→ How to complete this task: All of the data below is to be printed again exactly.

→ Dataset records:

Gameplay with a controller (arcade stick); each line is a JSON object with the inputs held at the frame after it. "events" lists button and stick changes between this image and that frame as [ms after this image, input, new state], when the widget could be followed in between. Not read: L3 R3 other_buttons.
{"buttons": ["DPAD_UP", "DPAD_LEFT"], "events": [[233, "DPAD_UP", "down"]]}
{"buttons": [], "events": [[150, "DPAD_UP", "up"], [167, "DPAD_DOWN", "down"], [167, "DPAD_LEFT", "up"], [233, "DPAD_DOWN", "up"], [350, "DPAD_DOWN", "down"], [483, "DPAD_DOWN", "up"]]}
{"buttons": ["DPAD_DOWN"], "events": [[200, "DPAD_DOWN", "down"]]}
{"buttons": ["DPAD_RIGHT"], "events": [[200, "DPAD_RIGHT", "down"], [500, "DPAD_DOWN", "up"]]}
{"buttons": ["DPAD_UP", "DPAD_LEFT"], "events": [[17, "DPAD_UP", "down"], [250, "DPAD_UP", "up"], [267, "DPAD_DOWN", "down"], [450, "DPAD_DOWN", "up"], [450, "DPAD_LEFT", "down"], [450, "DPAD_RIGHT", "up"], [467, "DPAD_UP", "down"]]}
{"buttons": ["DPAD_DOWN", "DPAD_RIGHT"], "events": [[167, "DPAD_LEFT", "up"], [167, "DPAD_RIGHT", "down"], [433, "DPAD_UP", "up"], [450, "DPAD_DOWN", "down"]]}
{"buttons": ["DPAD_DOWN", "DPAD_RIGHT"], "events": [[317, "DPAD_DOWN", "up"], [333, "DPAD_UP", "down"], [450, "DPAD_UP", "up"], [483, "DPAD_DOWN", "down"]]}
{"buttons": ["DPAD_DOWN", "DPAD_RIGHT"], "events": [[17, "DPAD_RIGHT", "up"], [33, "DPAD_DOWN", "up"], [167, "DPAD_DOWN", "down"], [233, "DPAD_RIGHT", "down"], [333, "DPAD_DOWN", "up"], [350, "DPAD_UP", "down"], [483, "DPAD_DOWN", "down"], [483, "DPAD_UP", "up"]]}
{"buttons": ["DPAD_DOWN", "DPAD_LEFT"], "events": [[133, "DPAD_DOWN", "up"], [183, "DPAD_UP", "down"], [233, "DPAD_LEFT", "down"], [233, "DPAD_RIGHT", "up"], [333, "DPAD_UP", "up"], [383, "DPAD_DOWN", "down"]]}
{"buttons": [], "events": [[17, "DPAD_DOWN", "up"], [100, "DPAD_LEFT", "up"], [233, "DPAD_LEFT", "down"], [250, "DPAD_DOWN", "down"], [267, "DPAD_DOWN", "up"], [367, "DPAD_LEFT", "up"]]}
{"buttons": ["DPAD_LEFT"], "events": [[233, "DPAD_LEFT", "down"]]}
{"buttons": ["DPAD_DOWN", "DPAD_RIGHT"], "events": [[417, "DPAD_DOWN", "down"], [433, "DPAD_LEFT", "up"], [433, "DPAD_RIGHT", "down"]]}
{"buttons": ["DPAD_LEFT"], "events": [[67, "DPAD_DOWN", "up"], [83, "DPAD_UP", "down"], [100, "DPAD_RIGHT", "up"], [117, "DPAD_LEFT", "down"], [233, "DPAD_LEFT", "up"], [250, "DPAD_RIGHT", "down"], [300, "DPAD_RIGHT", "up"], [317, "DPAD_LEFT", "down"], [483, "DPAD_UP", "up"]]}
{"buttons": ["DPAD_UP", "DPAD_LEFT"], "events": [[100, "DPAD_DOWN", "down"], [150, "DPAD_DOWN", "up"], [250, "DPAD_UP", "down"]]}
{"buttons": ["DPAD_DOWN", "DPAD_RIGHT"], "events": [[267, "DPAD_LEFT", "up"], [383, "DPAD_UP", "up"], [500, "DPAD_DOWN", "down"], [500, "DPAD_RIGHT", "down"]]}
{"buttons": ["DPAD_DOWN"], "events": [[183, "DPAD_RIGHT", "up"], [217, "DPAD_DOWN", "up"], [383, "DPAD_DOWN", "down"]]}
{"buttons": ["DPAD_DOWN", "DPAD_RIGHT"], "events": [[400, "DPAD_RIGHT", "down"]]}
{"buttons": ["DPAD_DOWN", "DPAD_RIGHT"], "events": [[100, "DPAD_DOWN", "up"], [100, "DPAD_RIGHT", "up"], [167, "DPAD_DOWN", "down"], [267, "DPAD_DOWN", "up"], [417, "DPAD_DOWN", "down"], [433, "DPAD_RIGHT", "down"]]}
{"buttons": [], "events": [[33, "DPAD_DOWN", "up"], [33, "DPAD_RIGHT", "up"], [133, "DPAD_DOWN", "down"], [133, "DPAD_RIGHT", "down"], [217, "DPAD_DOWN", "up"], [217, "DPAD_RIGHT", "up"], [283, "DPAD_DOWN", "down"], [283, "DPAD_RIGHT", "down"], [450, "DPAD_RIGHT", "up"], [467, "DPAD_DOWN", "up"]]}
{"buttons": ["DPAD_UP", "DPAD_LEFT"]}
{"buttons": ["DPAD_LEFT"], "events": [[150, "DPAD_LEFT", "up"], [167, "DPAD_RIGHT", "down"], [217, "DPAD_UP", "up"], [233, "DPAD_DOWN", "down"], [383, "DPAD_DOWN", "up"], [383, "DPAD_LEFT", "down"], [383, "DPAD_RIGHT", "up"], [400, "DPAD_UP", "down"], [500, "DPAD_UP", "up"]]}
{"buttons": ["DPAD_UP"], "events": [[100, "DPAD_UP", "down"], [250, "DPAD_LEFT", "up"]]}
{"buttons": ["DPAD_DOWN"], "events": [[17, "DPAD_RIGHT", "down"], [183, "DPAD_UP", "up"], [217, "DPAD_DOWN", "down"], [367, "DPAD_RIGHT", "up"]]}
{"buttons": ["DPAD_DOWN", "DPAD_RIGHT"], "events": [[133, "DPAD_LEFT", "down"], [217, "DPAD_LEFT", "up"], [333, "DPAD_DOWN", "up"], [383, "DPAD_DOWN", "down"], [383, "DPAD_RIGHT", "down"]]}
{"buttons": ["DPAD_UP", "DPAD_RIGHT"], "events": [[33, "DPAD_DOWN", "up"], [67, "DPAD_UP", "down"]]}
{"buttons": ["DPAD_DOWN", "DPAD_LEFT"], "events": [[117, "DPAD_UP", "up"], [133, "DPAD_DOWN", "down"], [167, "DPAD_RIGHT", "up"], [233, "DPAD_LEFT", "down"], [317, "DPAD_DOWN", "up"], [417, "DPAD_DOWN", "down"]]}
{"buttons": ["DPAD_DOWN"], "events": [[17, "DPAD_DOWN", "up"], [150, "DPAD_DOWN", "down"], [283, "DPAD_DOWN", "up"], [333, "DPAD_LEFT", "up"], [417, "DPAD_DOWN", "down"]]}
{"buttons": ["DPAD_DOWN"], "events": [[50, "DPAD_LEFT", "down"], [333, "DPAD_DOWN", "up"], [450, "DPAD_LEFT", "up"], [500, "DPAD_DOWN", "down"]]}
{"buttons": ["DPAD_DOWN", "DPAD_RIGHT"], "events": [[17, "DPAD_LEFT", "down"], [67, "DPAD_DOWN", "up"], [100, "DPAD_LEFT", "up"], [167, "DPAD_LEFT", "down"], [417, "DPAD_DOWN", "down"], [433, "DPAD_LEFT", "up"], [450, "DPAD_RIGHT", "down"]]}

→ Reply:
Gameplay with a controller (arcade stick); each line is a JSON object with the inputs held at the frame after it. "events" lists button and stick changes between this image and that frame as [ms after this image, input, new state], when the widget could be followed in between. Not read: L3 R3 other_buttons.
{"buttons": ["DPAD_UP", "DPAD_LEFT"], "events": [[233, "DPAD_UP", "down"]]}
{"buttons": [], "events": [[150, "DPAD_UP", "up"], [167, "DPAD_DOWN", "down"], [167, "DPAD_LEFT", "up"], [233, "DPAD_DOWN", "up"], [350, "DPAD_DOWN", "down"], [483, "DPAD_DOWN", "up"]]}
{"buttons": ["DPAD_DOWN"], "events": [[200, "DPAD_DOWN", "down"]]}
{"buttons": ["DPAD_RIGHT"], "events": [[200, "DPAD_RIGHT", "down"], [500, "DPAD_DOWN", "up"]]}
{"buttons": ["DPAD_UP", "DPAD_LEFT"], "events": [[17, "DPAD_UP", "down"], [250, "DPAD_UP", "up"], [267, "DPAD_DOWN", "down"], [450, "DPAD_DOWN", "up"], [450, "DPAD_LEFT", "down"], [450, "DPAD_RIGHT", "up"], [467, "DPAD_UP", "down"]]}
{"buttons": ["DPAD_DOWN", "DPAD_RIGHT"], "events": [[167, "DPAD_LEFT", "up"], [167, "DPAD_RIGHT", "down"], [433, "DPAD_UP", "up"], [450, "DPAD_DOWN", "down"]]}
{"buttons": ["DPAD_DOWN", "DPAD_RIGHT"], "events": [[317, "DPAD_DOWN", "up"], [333, "DPAD_UP", "down"], [450, "DPAD_UP", "up"], [483, "DPAD_DOWN", "down"]]}
{"buttons": ["DPAD_DOWN", "DPAD_RIGHT"], "events": [[17, "DPAD_RIGHT", "up"], [33, "DPAD_DOWN", "up"], [167, "DPAD_DOWN", "down"], [233, "DPAD_RIGHT", "down"], [333, "DPAD_DOWN", "up"], [350, "DPAD_UP", "down"], [483, "DPAD_DOWN", "down"], [483, "DPAD_UP", "up"]]}
{"buttons": ["DPAD_DOWN", "DPAD_LEFT"], "events": [[133, "DPAD_DOWN", "up"], [183, "DPAD_UP", "down"], [233, "DPAD_LEFT", "down"], [233, "DPAD_RIGHT", "up"], [333, "DPAD_UP", "up"], [383, "DPAD_DOWN", "down"]]}
{"buttons": [], "events": [[17, "DPAD_DOWN", "up"], [100, "DPAD_LEFT", "up"], [233, "DPAD_LEFT", "down"], [250, "DPAD_DOWN", "down"], [267, "DPAD_DOWN", "up"], [367, "DPAD_LEFT", "up"]]}
{"buttons": ["DPAD_LEFT"], "events": [[233, "DPAD_LEFT", "down"]]}
{"buttons": ["DPAD_DOWN", "DPAD_RIGHT"], "events": [[417, "DPAD_DOWN", "down"], [433, "DPAD_LEFT", "up"], [433, "DPAD_RIGHT", "down"]]}
{"buttons": ["DPAD_LEFT"], "events": [[67, "DPAD_DOWN", "up"], [83, "DPAD_UP", "down"], [100, "DPAD_RIGHT", "up"], [117, "DPAD_LEFT", "down"], [233, "DPAD_LEFT", "up"], [250, "DPAD_RIGHT", "down"], [300, "DPAD_RIGHT", "up"], [317, "DPAD_LEFT", "down"], [483, "DPAD_UP", "up"]]}
{"buttons": ["DPAD_UP", "DPAD_LEFT"], "events": [[100, "DPAD_DOWN", "down"], [150, "DPAD_DOWN", "up"], [250, "DPAD_UP", "down"]]}
{"buttons": ["DPAD_DOWN", "DPAD_RIGHT"], "events": [[267, "DPAD_LEFT", "up"], [383, "DPAD_UP", "up"], [500, "DPAD_DOWN", "down"], [500, "DPAD_RIGHT", "down"]]}
{"buttons": ["DPAD_DOWN"], "events": [[183, "DPAD_RIGHT", "up"], [217, "DPAD_DOWN", "up"], [383, "DPAD_DOWN", "down"]]}
{"buttons": ["DPAD_DOWN", "DPAD_RIGHT"], "events": [[400, "DPAD_RIGHT", "down"]]}
{"buttons": ["DPAD_DOWN", "DPAD_RIGHT"], "events": [[100, "DPAD_DOWN", "up"], [100, "DPAD_RIGHT", "up"], [167, "DPAD_DOWN", "down"], [267, "DPAD_DOWN", "up"], [417, "DPAD_DOWN", "down"], [433, "DPAD_RIGHT", "down"]]}
{"buttons": [], "events": [[33, "DPAD_DOWN", "up"], [33, "DPAD_RIGHT", "up"], [133, "DPAD_DOWN", "down"], [133, "DPAD_RIGHT", "down"], [217, "DPAD_DOWN", "up"], [217, "DPAD_RIGHT", "up"], [283, "DPAD_DOWN", "down"], [283, "DPAD_RIGHT", "down"], [450, "DPAD_RIGHT", "up"], [467, "DPAD_DOWN", "up"]]}
{"buttons": ["DPAD_UP", "DPAD_LEFT"]}
{"buttons": ["DPAD_LEFT"], "events": [[150, "DPAD_LEFT", "up"], [167, "DPAD_RIGHT", "down"], [217, "DPAD_UP", "up"], [233, "DPAD_DOWN", "down"], [383, "DPAD_DOWN", "up"], [383, "DPAD_LEFT", "down"], [383, "DPAD_RIGHT", "up"], [400, "DPAD_UP", "down"], [500, "DPAD_UP", "up"]]}
{"buttons": ["DPAD_UP"], "events": [[100, "DPAD_UP", "down"], [250, "DPAD_LEFT", "up"]]}
{"buttons": ["DPAD_DOWN"], "events": [[17, "DPAD_RIGHT", "down"], [183, "DPAD_UP", "up"], [217, "DPAD_DOWN", "down"], [367, "DPAD_RIGHT", "up"]]}
{"buttons": ["DPAD_DOWN", "DPAD_RIGHT"], "events": [[133, "DPAD_LEFT", "down"], [217, "DPAD_LEFT", "up"], [333, "DPAD_DOWN", "up"], [383, "DPAD_DOWN", "down"], [383, "DPAD_RIGHT", "down"]]}
{"buttons": ["DPAD_UP", "DPAD_RIGHT"], "events": [[33, "DPAD_DOWN", "up"], [67, "DPAD_UP", "down"]]}
{"buttons": ["DPAD_DOWN", "DPAD_LEFT"], "events": [[117, "DPAD_UP", "up"], [133, "DPAD_DOWN", "down"], [167, "DPAD_RIGHT", "up"], [233, "DPAD_LEFT", "down"], [317, "DPAD_DOWN", "up"], [417, "DPAD_DOWN", "down"]]}
{"buttons": ["DPAD_DOWN"], "events": [[17, "DPAD_DOWN", "up"], [150, "DPAD_DOWN", "down"], [283, "DPAD_DOWN", "up"], [333, "DPAD_LEFT", "up"], [417, "DPAD_DOWN", "down"]]}
{"buttons": ["DPAD_DOWN"], "events": [[50, "DPAD_LEFT", "down"], [333, "DPAD_DOWN", "up"], [450, "DPAD_LEFT", "up"], [500, "DPAD_DOWN", "down"]]}
{"buttons": ["DPAD_DOWN", "DPAD_RIGHT"], "events": [[17, "DPAD_LEFT", "down"], [67, "DPAD_DOWN", "up"], [100, "DPAD_LEFT", "up"], [167, "DPAD_LEFT", "down"], [417, "DPAD_DOWN", "down"], [433, "DPAD_LEFT", "up"], [450, "DPAD_RIGHT", "down"]]}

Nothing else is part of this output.